Festa 25 aprile: il consigliere Alfonso Indelicato dice la sua sulle celebrazioni sulla Giornata della Liberazion. Ecco il suo attacco.

Festa 25 aprile, l'attacco di Indelicato: "Occasione persa"
Politica Saronno, 21 Aprile 2018 ore 17:34

Festa 25 aprile, a pochi giorni dalle manifestazioni per la Giornata della Liberazione, arriva un duro attacco di Alfonso Indelicato.

Festa 25 aprile: "Un'altra occasione persa"

Il consigliere comunale di Saronno Alfonso Indelicato lancia alcune stoccate. "Un altro 25 aprile batte alle porte, - afferma il politico - in Italia e a Saronno, con il suo anticipo e il suo prevedibile seguito di polemiche.

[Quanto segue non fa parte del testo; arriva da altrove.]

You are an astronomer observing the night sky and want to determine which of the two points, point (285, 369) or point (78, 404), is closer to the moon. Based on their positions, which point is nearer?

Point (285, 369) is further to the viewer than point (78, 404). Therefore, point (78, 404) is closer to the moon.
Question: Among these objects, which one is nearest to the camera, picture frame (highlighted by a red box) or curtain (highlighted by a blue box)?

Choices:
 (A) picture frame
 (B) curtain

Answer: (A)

Non hai fatto abbastanza, non mi hai dato il patrocinio, non sei antifascista, tuonano l’ANPI e i suoi succedanei. L’Amministrazione dal canto suo tace o balbetta, cioè organizza invisibili commemorazioni in ore antelucane, da smaltirsi alla chetichella".

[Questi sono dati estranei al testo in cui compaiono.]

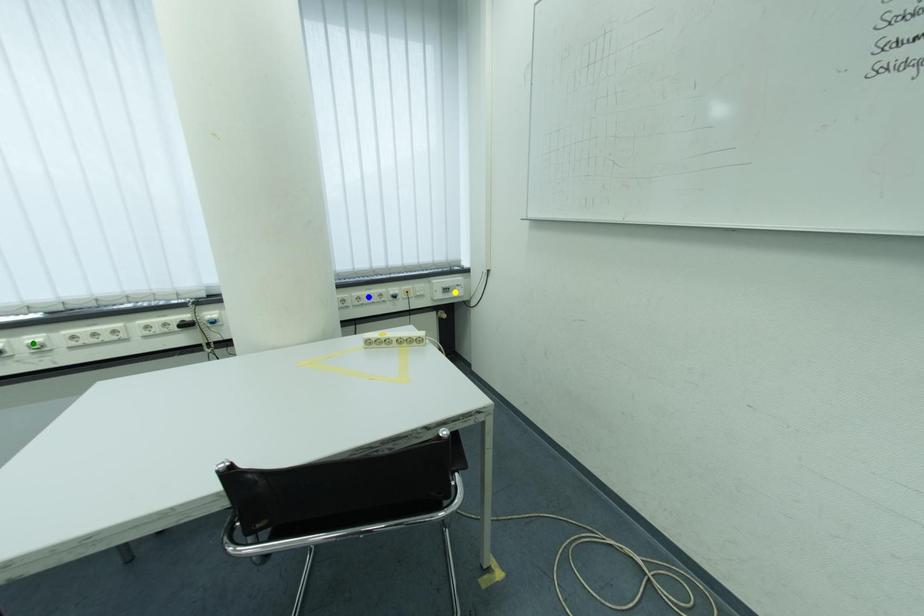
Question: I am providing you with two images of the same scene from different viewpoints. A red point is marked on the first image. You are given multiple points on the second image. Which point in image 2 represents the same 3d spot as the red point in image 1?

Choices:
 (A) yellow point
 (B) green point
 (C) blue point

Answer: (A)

L'idea di celebrazioni bipartisan

Indelicato tuona fulmini e saette, esprimendo l'idea di una celebrazione del 25 aprile bipartisan: "E pensare che, quando si profilò la vittoria del centrodestra alle scorse comunali, chi scrive aveva immaginato una coalizione che, sul piano culturale, sapesse giocare in attacco, che sapesse organizzare, di questi tempi, una manifestazione che conciliasse le ragioni dei vincitori partigiani e quelle degli sconfitti ragazzi di Salò. Magari - commenta il consigliere - invitando a parlare uno storico di sinistra ma da sempre attento alle ragioni della destra come Giorgio Galli, o addirittura un reduce delle Brigate Partigiane e uno della Decima, perché si parlassero e si capissero".

La stoccata contro l'Amministrazione

L'ultima accusa di Indelicato si muove contro l'amministrazione comunale: "La cultura a Saronno - chiosa - è affidata alla buona volontà di qualche grama associazione che si autofinanzia. L’Amministrazione se ne occupa poco e malvolentieri, sembrando rinverdire l’atteggiamento di chi, quando ne sentiva parlare, “metteva mano alla pistola”. Dall’altra parte si tendono trappole: se non fai la manifestazione sei fascista, se la organizzi e partecipi, ti copro di insulti e di sputacchi".